Air 4 All is a new concept that allows passengers with reduced mobility to remain in their own wheelchair for the entire flight. Jenny Southan reports
Design firm PriestmanGoode, Flying Disabled and SWS Certification have together unveiled Air 4 All, a patented design that allows airlines to increase access for passengers in wheelchairs whilst retaining the existing seat count.
Air 4 All has been initially designed for a 2+2 configuration on a narrowbody plane. The Air 4 All system is designed to convert front row seats and install a wheelchair guidance and locking system to the aircraft, allowing for up to two wheelchairs per row to travel on a single flight.
Air 4 All system is designed to be compatible with a wide range of airline seats and powered wheelchair types, and the creators are currently working with “a subsidiary of a major airline” to bring the product to market. A debut prototype of the Air 4 All system is expected in December 2021.The launch coincides with the 35th anniversary of the Air Carriers Access Act, passed by US Congress in 1986 to guarantee that people with disabilities would receive consistent and nondiscriminatory treatment when travelling by air.
Air 4 All works in a similar way to ISOFIX/LATCH standards in passenger cars. Both the airline seats and wheelchairs facilitate an installation and attachment system, enabling them to be securely installed in the aircraft cabin.

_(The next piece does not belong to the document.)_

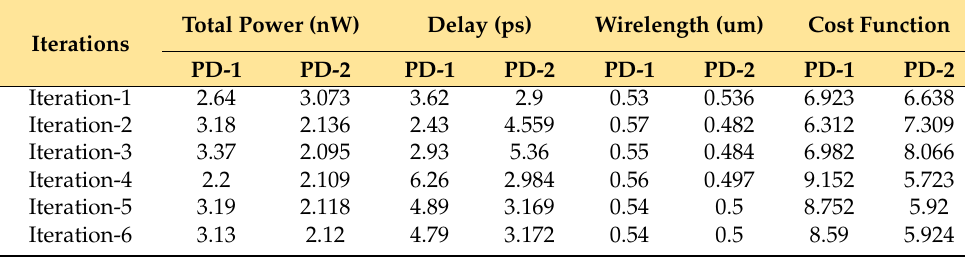
Table 3. Iterative optimization in AES_CORE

The system is designed so that different powered wheelchair types can be certified for flying and will be able to interface with a wide range of airline seats. If no wheelchairs require access, the seats function as regular airline seats.Paul Priestman, designer and chairman of PriestmanGoode, says: “Air 4 All will usher in a step change in the industry and finally offer equal access to comfort, safety and dignity for all passengers. The biggest barrier in the past has been that giving greater space to passengers in wheelchairs would have reduced seat count and resulted in a loss of revenue for airlines.
“Air 4 All solves this problem and has the added benefit of enabling airlines to retain the design of their cabin on every seat, ensuring brand consistency and a cohesive brand experience for all passengers. Air 4 All will facilitate a smoother boarding and disembarking experience for passengers with reduced mobility and will also significantly reduce the number of wheelchairs that are damaged through poor handling.”
As well as driving practical improvements to the aircraft cabin and overall aviation transport experience for severely disabled people, the team behind Air 4 All wants to “disrupt the air travel industry and create a new standard for the provision of accessible air travel”.The consortium will be working alongside Sunrise Medical to establish those powerchairs that would be fit to fly, as well as to retrofit and create new standards for powered wheelchairs, thus enabling passengers with the most challenging disabilities to travel.
Chris Wood, founder of Flying Disabled, says: “Air 4 All is the first system that has been developed jointly by a design agency, a certification body and with input from the disabled community. With a leading global wheelchair manufacturer as well as the subsidiary of a major airline on board to develop the product, it’s a truly collaborative project.
“We’re actively working with all the necessary parties, including initial discussions with some of the key National Aviation Authorities, to ensure our solution is harmonised and fit for purpose, thus significantly improving the travel experience for severely disabled passengers.”